It's funny how the thought of losing something makes your perspective change. A lot has been up in the air about my life lately, but the basic gist is that I thought I was moving but now I will be staying here one more year. I now see the things that used to annoy me in a whole new light. Looking for housing in a totally different area has made me realize that those little things that annoy me are actually now part of my daily life, and I would actually miss it.
Instead of being annoyed by Baltimore and DC traffic, I'm thankful that I live in an area with so much opportunity for adventure. While sitting on the Woodrow Wilson bridge in rush hour traffic, I can look over at the Capitol building or the Washington Monument and remember how lucky I am to live so close to our nation's capital. I can visit the Holocaust Museum, the Science Center, or the Baltimore Aquarium on a whim and still have time left over in my day to go to a play or the symphony at night. At any time of the night I can go out and find a store that is open or a place to hang out. I have hundreds of thousands of people in such close proximity - not only is that a great opportunity to meet people, but I don't even need to leave the county to witness to people from around the world. Not only that, but many of my college friends are within a 2 hour drive.

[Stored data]

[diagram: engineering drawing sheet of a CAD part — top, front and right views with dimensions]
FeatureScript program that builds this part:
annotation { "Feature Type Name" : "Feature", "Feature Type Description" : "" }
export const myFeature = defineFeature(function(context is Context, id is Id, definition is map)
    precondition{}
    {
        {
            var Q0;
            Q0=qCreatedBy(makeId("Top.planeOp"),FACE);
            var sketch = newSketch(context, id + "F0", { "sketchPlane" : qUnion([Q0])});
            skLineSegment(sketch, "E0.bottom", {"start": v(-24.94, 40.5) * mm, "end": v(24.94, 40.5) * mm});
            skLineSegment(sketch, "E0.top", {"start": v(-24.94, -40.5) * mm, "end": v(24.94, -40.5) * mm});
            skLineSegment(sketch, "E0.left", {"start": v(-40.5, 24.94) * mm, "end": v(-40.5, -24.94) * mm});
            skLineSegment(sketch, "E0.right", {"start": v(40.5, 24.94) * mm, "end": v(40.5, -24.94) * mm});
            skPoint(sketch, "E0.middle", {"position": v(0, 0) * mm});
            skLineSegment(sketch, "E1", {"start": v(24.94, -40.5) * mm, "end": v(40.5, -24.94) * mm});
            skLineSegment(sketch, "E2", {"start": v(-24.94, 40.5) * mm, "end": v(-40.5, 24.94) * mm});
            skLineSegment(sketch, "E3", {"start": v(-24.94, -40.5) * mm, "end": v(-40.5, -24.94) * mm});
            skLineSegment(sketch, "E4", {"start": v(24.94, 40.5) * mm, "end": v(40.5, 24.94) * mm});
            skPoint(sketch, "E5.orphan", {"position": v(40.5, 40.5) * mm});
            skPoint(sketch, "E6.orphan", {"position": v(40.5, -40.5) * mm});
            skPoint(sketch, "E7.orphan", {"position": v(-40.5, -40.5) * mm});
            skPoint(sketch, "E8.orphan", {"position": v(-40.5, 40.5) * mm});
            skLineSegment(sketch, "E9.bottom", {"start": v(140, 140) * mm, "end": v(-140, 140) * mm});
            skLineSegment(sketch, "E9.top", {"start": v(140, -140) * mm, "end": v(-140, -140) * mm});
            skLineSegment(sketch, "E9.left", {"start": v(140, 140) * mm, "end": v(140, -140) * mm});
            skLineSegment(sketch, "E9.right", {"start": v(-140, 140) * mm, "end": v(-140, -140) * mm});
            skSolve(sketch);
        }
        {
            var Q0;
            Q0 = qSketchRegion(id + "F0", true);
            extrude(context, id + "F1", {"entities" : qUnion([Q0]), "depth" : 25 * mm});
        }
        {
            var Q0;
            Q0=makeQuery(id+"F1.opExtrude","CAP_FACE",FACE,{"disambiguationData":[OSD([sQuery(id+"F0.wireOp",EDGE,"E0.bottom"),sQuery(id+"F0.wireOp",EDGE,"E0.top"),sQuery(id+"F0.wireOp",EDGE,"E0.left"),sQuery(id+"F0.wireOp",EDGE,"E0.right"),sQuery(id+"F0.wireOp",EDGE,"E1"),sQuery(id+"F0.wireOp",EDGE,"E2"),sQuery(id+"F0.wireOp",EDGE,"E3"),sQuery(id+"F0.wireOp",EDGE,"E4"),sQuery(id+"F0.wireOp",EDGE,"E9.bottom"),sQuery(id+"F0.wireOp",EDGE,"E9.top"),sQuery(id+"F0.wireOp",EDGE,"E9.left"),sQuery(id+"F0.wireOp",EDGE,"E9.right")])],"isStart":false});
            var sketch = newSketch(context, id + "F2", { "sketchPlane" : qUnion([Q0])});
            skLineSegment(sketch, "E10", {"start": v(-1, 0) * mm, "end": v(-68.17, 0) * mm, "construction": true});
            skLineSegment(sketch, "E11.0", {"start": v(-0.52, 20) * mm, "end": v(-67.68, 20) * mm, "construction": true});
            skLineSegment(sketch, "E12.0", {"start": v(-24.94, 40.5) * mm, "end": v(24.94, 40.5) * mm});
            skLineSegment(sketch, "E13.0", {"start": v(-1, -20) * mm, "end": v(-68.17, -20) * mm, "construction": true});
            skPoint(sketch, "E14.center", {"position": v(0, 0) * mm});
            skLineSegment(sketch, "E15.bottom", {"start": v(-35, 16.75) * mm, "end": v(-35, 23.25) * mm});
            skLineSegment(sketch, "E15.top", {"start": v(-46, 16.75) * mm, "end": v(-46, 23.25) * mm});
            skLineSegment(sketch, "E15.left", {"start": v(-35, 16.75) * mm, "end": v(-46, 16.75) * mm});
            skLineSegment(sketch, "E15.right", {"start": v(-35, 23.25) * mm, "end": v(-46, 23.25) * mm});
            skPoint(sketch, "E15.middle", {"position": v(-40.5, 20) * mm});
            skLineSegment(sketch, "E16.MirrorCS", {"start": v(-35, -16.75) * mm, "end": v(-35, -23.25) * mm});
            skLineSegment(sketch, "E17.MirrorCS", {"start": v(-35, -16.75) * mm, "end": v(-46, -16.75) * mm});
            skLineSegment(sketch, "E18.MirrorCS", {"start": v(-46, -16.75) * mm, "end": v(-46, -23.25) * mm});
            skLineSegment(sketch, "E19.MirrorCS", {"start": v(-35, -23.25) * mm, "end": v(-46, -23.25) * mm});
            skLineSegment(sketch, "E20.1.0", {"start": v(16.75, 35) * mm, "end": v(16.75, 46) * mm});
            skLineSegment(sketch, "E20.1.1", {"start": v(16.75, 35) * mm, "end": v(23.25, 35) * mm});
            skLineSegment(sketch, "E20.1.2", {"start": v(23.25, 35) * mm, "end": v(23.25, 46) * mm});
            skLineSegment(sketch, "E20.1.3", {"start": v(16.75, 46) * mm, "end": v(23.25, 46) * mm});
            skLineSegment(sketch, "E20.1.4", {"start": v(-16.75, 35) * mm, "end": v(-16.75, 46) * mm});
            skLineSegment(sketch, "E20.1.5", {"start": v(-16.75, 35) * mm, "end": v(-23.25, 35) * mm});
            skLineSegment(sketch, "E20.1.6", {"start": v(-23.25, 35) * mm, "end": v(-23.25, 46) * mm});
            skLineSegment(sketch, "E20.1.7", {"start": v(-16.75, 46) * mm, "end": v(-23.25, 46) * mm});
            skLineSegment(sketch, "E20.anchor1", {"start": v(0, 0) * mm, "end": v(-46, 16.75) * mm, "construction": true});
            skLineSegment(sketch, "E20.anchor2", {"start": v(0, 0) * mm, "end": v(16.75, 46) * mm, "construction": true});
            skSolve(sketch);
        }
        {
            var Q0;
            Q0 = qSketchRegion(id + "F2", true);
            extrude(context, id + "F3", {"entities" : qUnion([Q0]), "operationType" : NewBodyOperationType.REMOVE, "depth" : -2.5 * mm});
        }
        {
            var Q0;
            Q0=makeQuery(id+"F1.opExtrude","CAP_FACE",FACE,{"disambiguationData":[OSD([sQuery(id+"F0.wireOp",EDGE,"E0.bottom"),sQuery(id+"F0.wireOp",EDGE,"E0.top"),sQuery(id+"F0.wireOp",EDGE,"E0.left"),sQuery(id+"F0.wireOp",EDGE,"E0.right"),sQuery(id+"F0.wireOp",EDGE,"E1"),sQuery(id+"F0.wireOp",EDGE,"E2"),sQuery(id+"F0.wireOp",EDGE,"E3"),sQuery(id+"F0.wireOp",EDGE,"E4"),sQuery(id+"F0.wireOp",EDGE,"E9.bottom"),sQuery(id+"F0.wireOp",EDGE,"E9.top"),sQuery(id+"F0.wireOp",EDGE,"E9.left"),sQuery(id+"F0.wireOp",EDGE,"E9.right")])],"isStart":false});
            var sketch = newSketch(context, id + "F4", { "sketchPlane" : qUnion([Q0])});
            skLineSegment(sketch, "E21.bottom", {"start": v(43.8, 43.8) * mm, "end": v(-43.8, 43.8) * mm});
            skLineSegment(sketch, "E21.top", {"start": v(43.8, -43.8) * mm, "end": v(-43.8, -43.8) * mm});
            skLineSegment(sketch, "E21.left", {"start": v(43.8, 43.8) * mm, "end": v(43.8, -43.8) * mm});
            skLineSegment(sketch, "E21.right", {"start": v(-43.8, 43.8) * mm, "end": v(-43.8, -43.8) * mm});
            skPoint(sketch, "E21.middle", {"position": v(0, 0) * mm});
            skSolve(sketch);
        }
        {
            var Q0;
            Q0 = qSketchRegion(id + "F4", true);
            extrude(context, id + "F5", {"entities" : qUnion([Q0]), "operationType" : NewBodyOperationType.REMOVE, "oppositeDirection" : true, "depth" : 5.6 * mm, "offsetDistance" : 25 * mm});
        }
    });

> _Tasks to carry out_
a – In the post, which bridge does the writer sit on in rush hour traffic?
b – Return every line of the listing that contains the string "context", treating uppercase and lowercase as distinct.
The post and the listing have no connection to each other.

> _Answers below_
a – The Woodrow Wilson bridge.

b –
export const myFeature = defineFeature(function(context is Context, id is Id, definition is map)
            var sketch = newSketch(context, id + "F0", { "sketchPlane" : qUnion([Q0])});
            extrude(context, id + "F1", {"entities" : qUnion([Q0]), "depth" : 25 * mm});
            var sketch = newSketch(context, id + "F2", { "sketchPlane" : qUnion([Q0])});
            extrude(context, id + "F3", {"entities" : qUnion([Q0]), "operationType" : NewBodyOperationType.REMOVE, "depth" : -2.5 * mm});
            var sketch = newSketch(context, id + "F4", { "sketchPlane" : qUnion([Q0])});
            extrude(context, id + "F5", {"entities" : qUnion([Q0]), "operationType" : NewBodyOperationType.REMOVE, "oppositeDirection" : true, "depth" : 5.6 * mm, "offsetDistance" : 25 * mm});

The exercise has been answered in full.